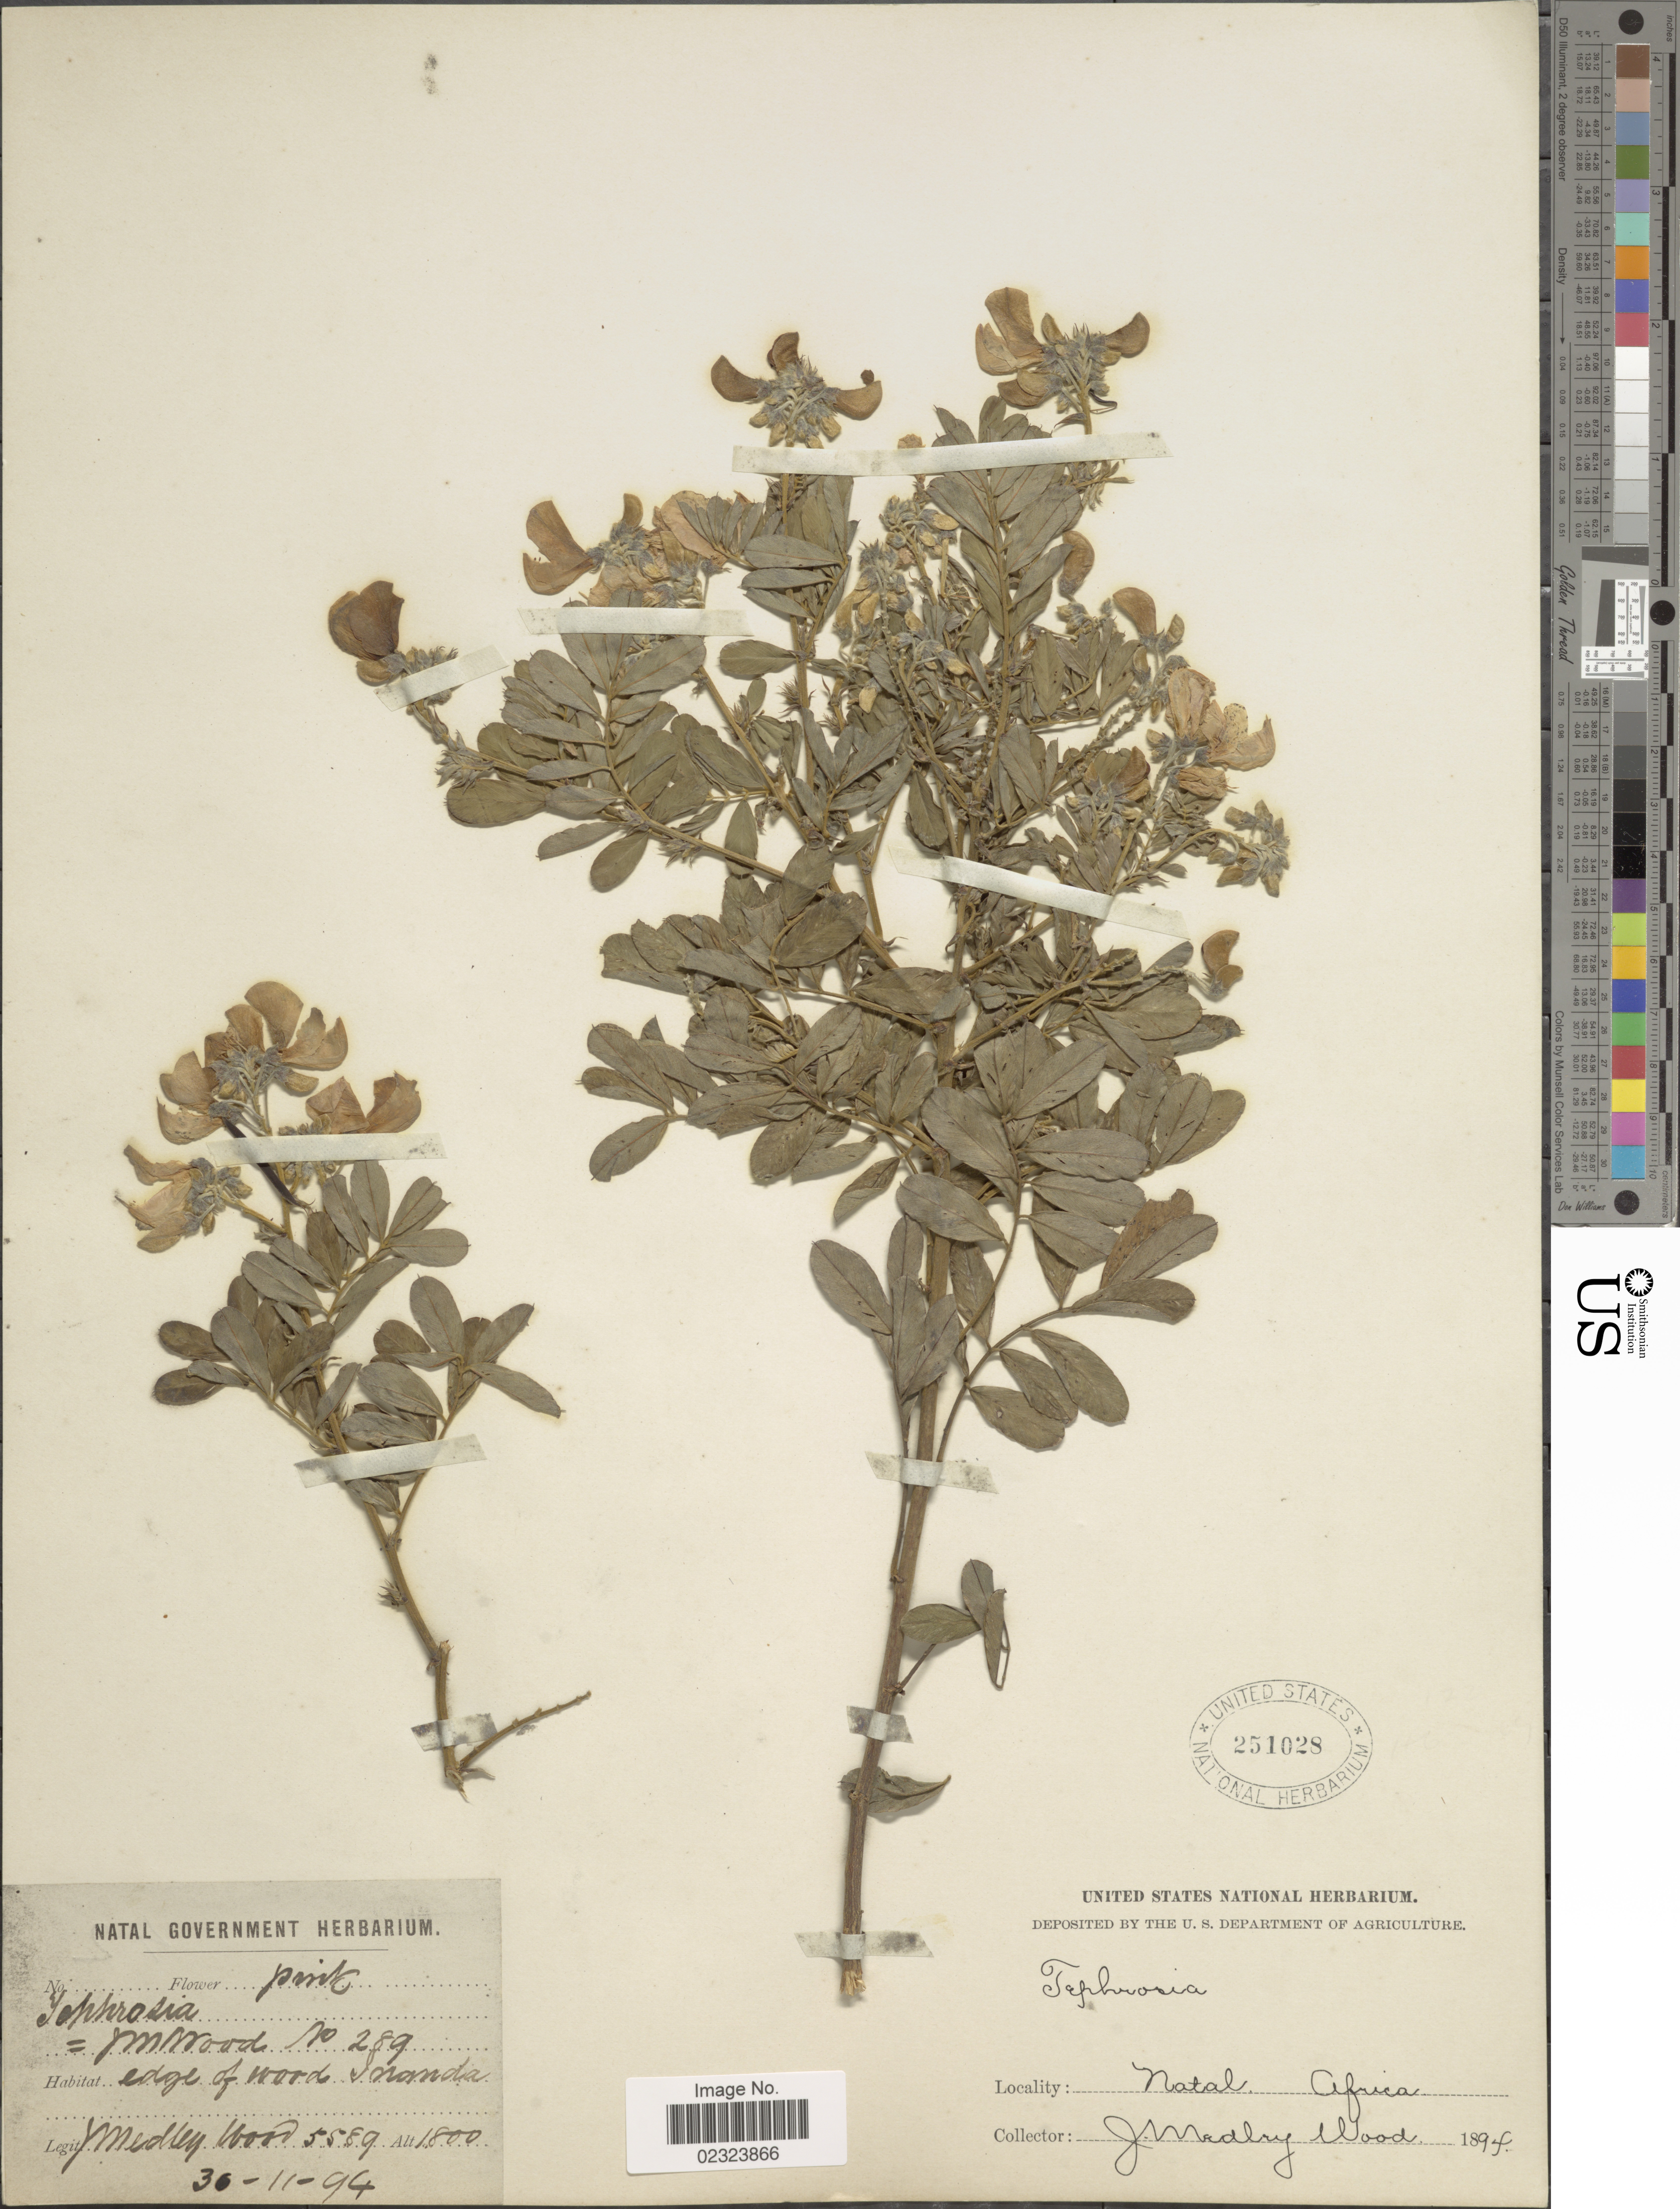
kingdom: Plantae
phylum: Tracheophyta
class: Magnoliopsida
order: Fabales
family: Fabaceae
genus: Tephrosia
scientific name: Tephrosia sp.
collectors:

********

= TASK DIRECTIONS =
Reproduce every line of each item verbatim, omitting the pictures.

= WRITTEN RESPONSE =
kingdom: Plantae
phylum: Tracheophyta
class: Magnoliopsida
order: Fabales
family: Fabaceae
genus: Tephrosia
scientific name: Tephrosia sp.
collectors:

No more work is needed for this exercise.